──────── Extract to read

When I was a kid I was a master at getting into the MCG – squeezing through gaps left between those revolving door exits and the walls, wandering in when no-one was looking. These days on the right side of the law it’s not much easier. Each week that Collingwood play in Melbourne me and my two kids try to go along. Buying tickets? it’s not easy. The AFL have outsourced all this to Ticketmaster which makes a terrible mess of it.
You are constantly raced from one screen to the other. “You have 45 seconds to fill out this page” the screen barks. If you don’t make it – getting your credit card details etc all the information you put in is lost.
And think of the value added an internet ticketing system could offer. It could show you the seats you’re going to be in – let you choose them according to some formula to ensure that there aren’t lots of single stranded seats between bookings. It doesn’t sound like much but you’d think they could tell you if you were undercover or not. But no. They just ask whether you’d like to pay more or less and what stand you want to be in.
The whole thing screams monopoly’ which is of course what it is. But that doesn’t really answer the question because there’s value there that’s not being captured. They could charge more or have more high priced seats if they told you where they were.
Now the finals are upon us the uselessness of all this is making itself known. As today’s Age reports, Ticketmaster hasn’t invested in sufficient server capacity and/or bandwidth to meet demand for the finals.
Free of the demands of shareholders or stock exchange rules, US-owned Ticketmaster enjoys a near-monopoly on ticket sales for major events in Australia.
Sports fans cringe at the very mention of Ticketmaster especially those who spent more than eight hours online trying to buy a ticket to last year’s Ashes cricket series. Some spent more time on the website than at a cricket ground watching play.
So, it was with much trepidation that Full Disclosure awaited Ticketmaster’s first day of selling AFL finals tickets. With good reason.
In the interests of research, Full Disclosure set up a simple race. One sports fan would sit at home and try to log on to the company’s website to buy a ticket. Another fan would battle Melbourne’s peak-hour traffic, park deep underground at Telstra Dome, and buy a ticket from the sales counter.
No prizes for guessing which was the winner it was the sales counter by almost an hour.
According to Ticketmaster’s chief flack, Glenn McGuinness, the company outsources its data centre “to a major Australian telco I can’t tell you who.”
Here’s a clue, readers: Telstra provides Ticketmaster’s phone service.
The data centre provides the server capacity to keep Ticketmaster’s website afloat. Until people want to buy tickets. Then everything collapses.
Ticketmaster denied it had computer issues with ticket sales, a message that no doubt will be given to the AFL.
“I’m very pleased to say that we didn’t have any performance issues today,” McGuinness said. “Not a one.”
So, what about all those people confronted with a window saying the server was busy and “click here to try again”. “At times of very high demand, we have to limit the number of people we let into the server, and people will be rejected,” McGuinness said. “That is within our normal operating parameters.”

────────────────
──────── Provided information

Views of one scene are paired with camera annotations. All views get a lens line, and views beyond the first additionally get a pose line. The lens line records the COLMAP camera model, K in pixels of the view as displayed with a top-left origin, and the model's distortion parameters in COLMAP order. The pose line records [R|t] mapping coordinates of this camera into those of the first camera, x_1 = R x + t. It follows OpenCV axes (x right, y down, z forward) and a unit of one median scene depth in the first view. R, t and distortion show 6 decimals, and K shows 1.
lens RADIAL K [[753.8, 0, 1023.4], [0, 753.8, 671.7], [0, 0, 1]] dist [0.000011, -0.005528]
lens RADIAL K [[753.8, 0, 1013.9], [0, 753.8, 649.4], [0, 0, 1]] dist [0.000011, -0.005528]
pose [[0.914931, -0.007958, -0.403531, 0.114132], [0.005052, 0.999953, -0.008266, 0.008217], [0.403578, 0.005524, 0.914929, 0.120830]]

────────────────
──────── Provided information

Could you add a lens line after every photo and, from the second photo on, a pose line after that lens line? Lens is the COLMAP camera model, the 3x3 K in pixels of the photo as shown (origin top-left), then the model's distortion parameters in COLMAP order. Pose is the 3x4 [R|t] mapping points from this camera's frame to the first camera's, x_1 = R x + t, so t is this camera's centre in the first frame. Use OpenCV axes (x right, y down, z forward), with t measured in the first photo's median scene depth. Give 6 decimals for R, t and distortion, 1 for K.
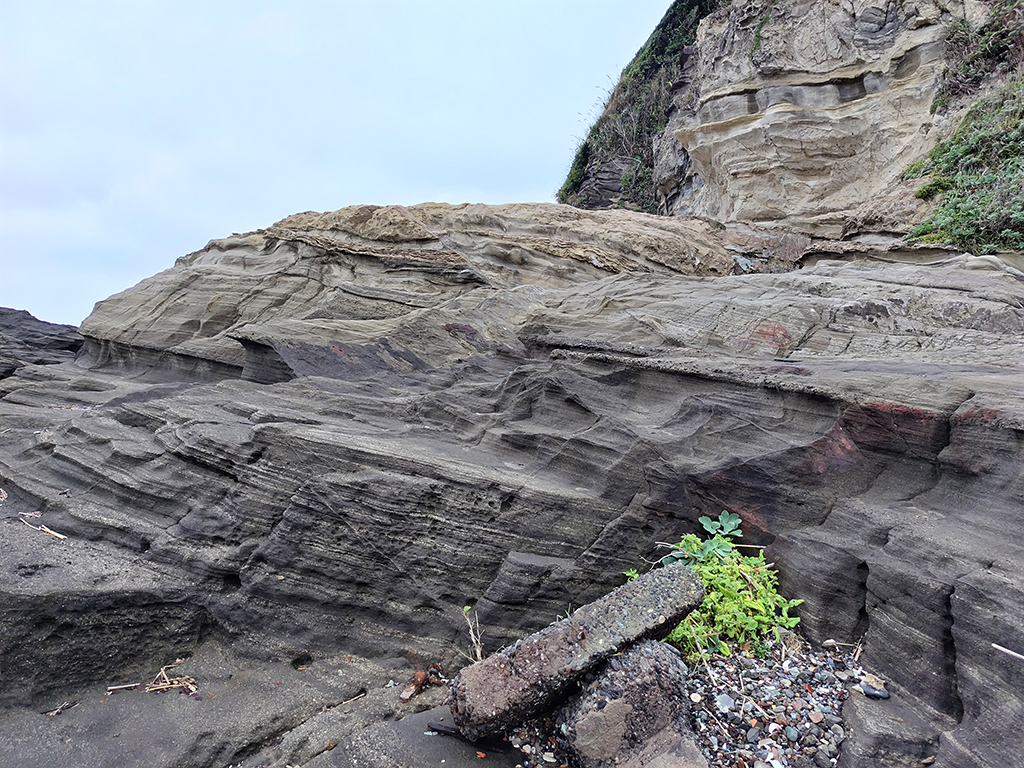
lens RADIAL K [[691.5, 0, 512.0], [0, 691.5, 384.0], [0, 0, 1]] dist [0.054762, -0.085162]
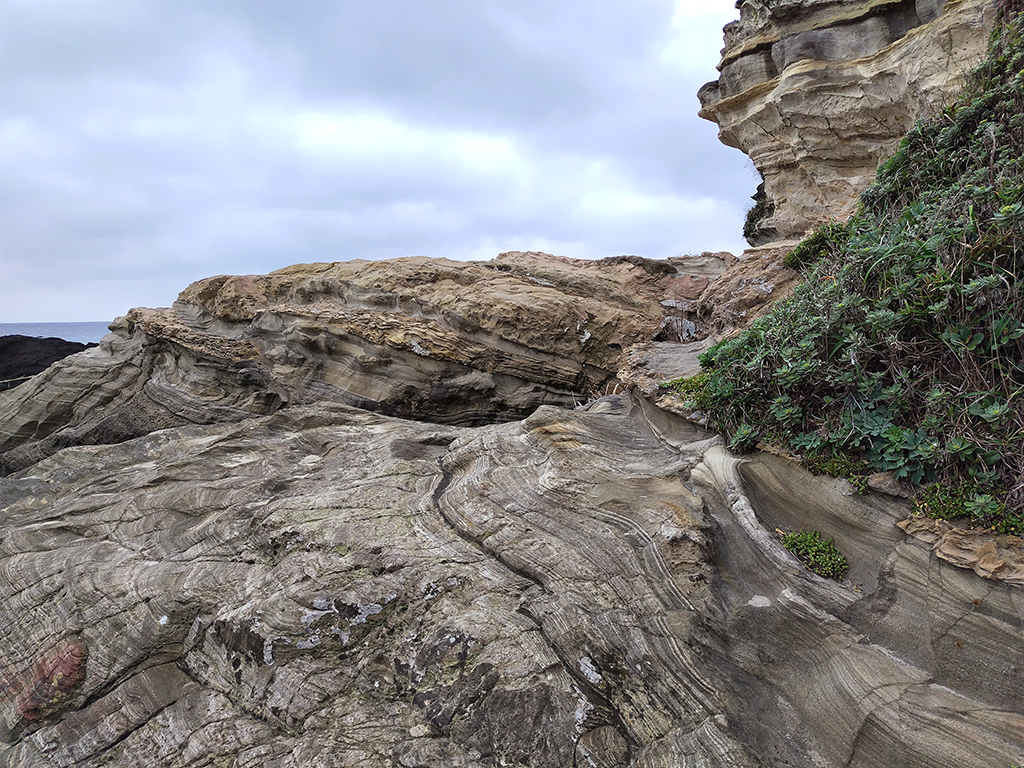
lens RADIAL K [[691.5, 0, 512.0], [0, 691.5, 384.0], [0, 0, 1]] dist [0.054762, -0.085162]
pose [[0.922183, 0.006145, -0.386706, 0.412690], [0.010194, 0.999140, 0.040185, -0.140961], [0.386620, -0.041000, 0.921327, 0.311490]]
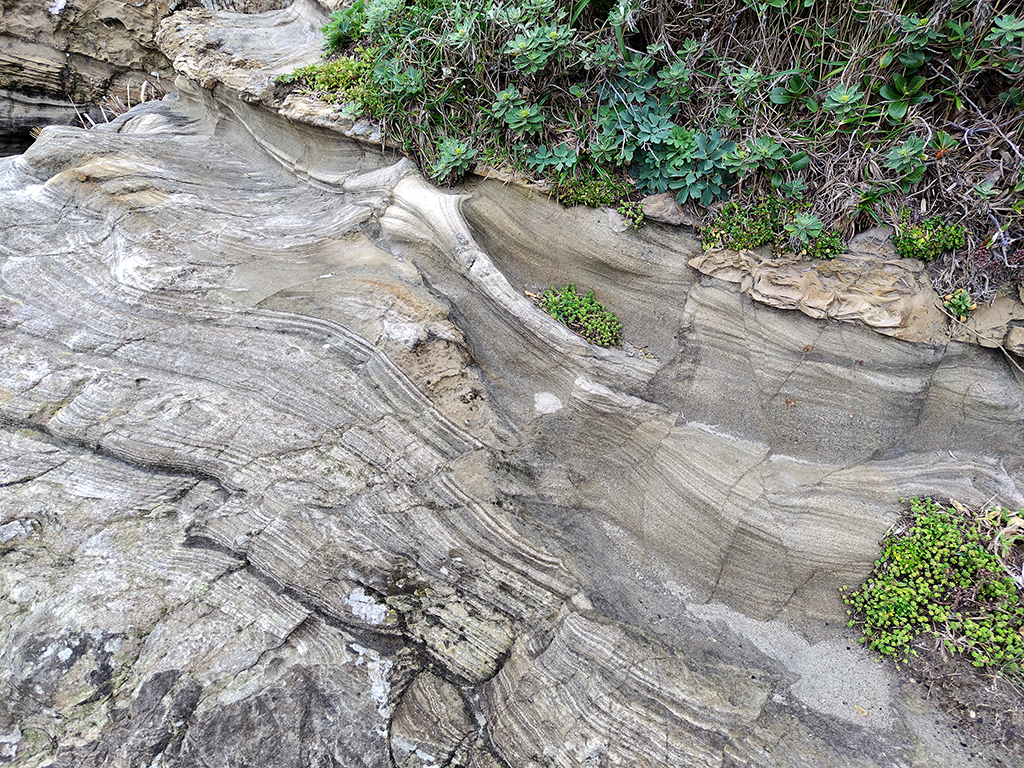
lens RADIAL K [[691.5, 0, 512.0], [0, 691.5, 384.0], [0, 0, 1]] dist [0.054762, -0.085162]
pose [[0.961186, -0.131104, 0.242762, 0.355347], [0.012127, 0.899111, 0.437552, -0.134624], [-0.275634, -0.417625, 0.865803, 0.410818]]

────────────────
──────── Provided information

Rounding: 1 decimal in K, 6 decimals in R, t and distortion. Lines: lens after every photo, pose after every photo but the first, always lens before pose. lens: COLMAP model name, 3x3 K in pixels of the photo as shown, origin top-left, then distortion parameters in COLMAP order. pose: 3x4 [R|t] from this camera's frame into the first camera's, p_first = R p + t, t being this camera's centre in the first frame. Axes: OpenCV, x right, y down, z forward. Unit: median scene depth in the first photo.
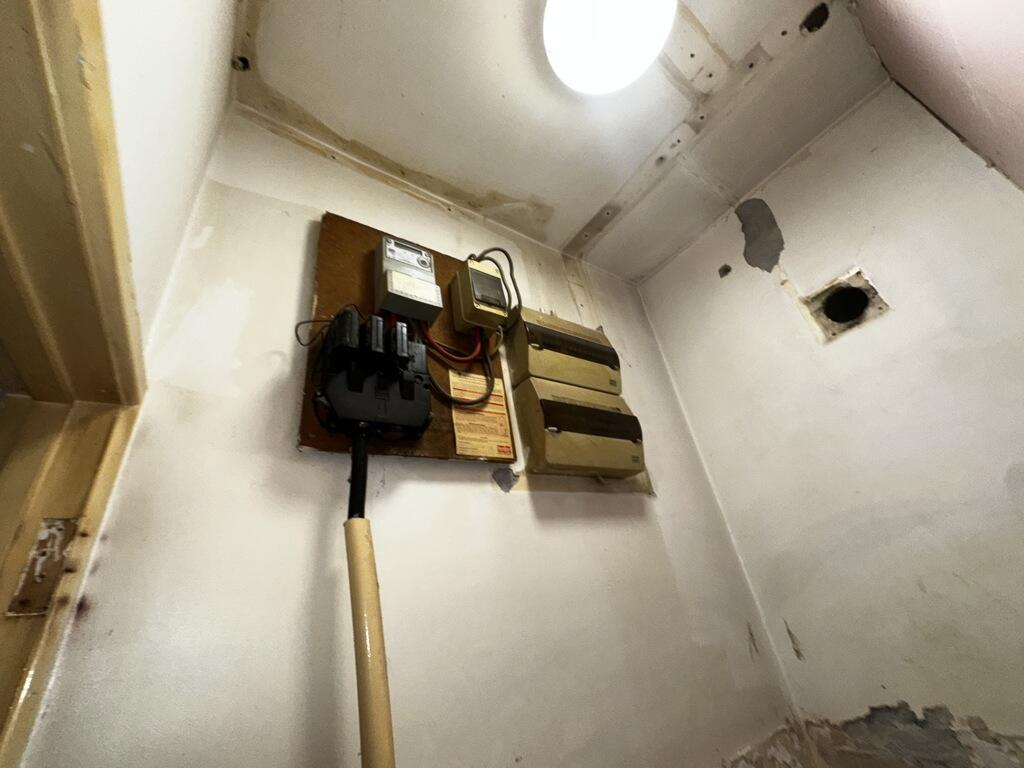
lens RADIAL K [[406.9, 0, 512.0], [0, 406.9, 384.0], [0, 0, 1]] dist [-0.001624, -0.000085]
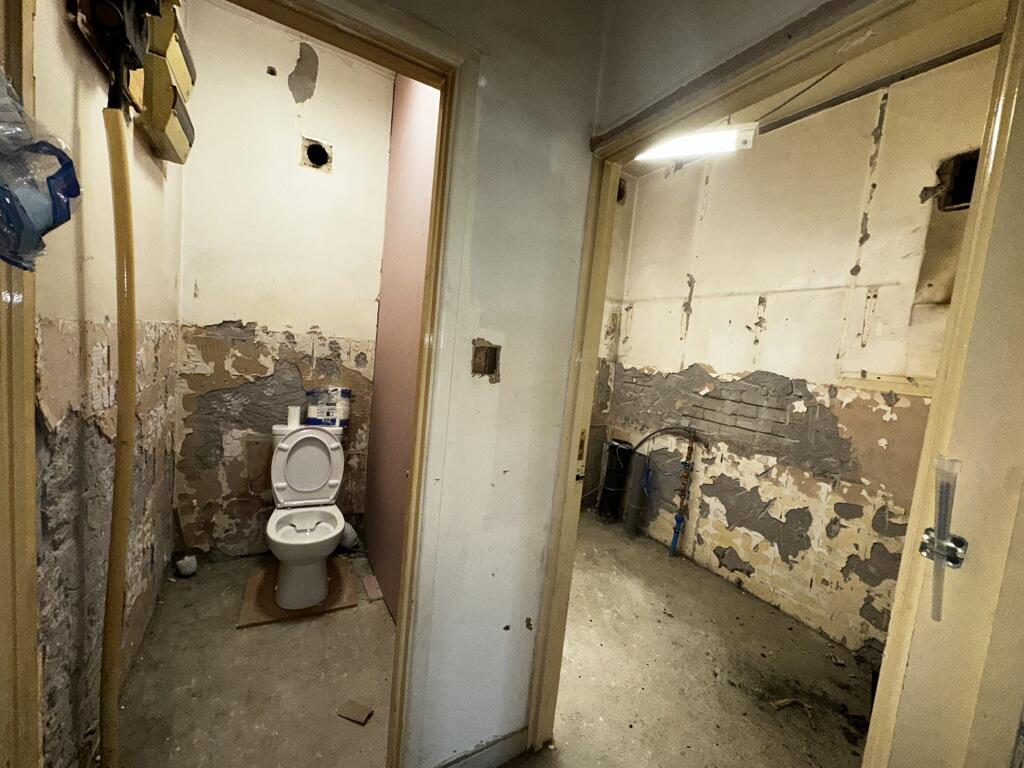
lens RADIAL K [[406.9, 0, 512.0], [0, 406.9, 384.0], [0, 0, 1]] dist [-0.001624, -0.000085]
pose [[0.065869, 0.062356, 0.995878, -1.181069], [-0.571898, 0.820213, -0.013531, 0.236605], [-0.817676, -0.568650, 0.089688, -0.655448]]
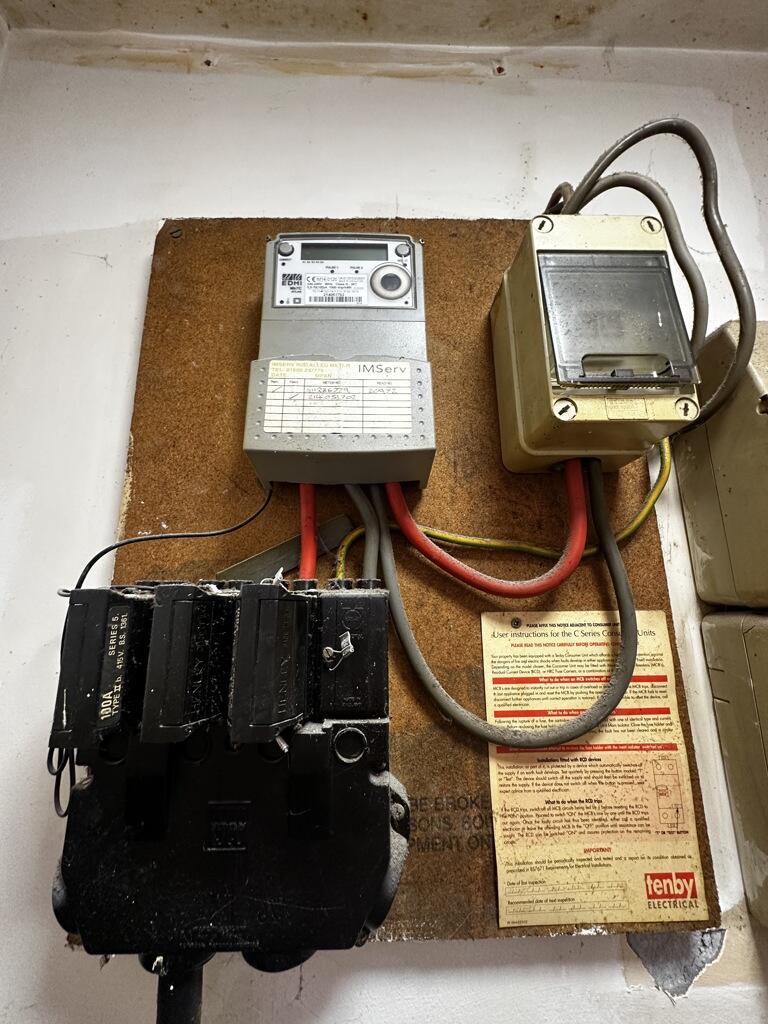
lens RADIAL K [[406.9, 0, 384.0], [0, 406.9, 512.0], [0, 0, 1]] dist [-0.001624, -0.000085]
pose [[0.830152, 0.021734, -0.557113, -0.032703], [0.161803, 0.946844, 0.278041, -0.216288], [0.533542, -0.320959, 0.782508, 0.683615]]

────────────────

- **What to produce**:
In the text on buying football tickets through Ticketmaster, which way of buying a ticket won the race, and by what margin?

- **Task response**:
The sales counter won by almost an hour.